Slowly cool the solution by (a) the solution, or quickly refrigerate, then use ultrasound to the milk. The turbid liquid or repeated freeze-thaw method makes the precipitated particles evenly dispersed;

Step (C)

Freezing the product of step (b);

Step (d)

The lyophilized product of the step (c) is pulverized, dispensed into a vial to prepare a powder injection, and a fluorine-carbon-based inert gas is injected into the bottle to cover.

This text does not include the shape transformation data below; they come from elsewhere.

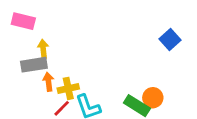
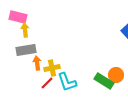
yellow arrow: (43, 49) -> (25, 30), moved

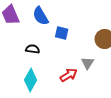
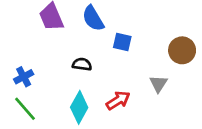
red arrow: (69, 75) -> (118, 100), moved

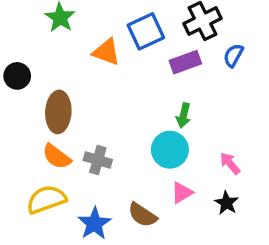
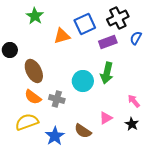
orange triangle: (106, 52) -> (62, 36), turned -36
brown ellipse: (58, 112) -> (34, 71), turned -30
green arrow: (184, 115) -> (107, 73), size x1.5
cyan circle: (170, 150) -> (83, 81), moved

The preparation method according to claim 6, wherein the nonaqueous solvent is anhydrous or a linear or branched alcohol having a trace amount of water, and the ultrasonic and heating conditions are at a temperature of 45 to 65°. C, time is 20~40 minutes; the ultrasonic mode of step (b) is selected from water bath or probe type ultrasonic; the freeze-drying condition of step (c) is freeze-drying time is 20~25 hours, said in freeze-drying The vacuum suction pressure is 50 120 X 10 ³ mBar, and the freeze-drying temperature is controlled from -40 to -50. C.

The preparation method according to claim 7, wherein the non-aqueous solvent in the step (a) is anhydrous or tert-butanol containing a trace amount of water; and the ultrasonic mode of the step (b) is probe-type ultrasonic.

The preparation method according to claim 8, characterized in that the tert-butanol is dehydrated before use, and the water content per liter of t-butanol is less than 0.02 ml.

The preparation method according to claim 6, characterized in that: poloxamer 188 150 mg> hydrogenated lecithin 8 m and Tween 80 20 m are dispersed in 2 ml of anhydrous t-butanol, and dissolved in a water bath at 60 ° C; 0- Refrigerate at 4 °C until liquid solidifies, sonicate to emulsion at 37-39 °C, solidify at room temperature, freeze-dry for 20 hours; weigh 100 mg of lyophilized sample in 5 ml vial, filled with perfluoropropane gas, densely packed, That is, a solid ultrasound contrast agent is prepared.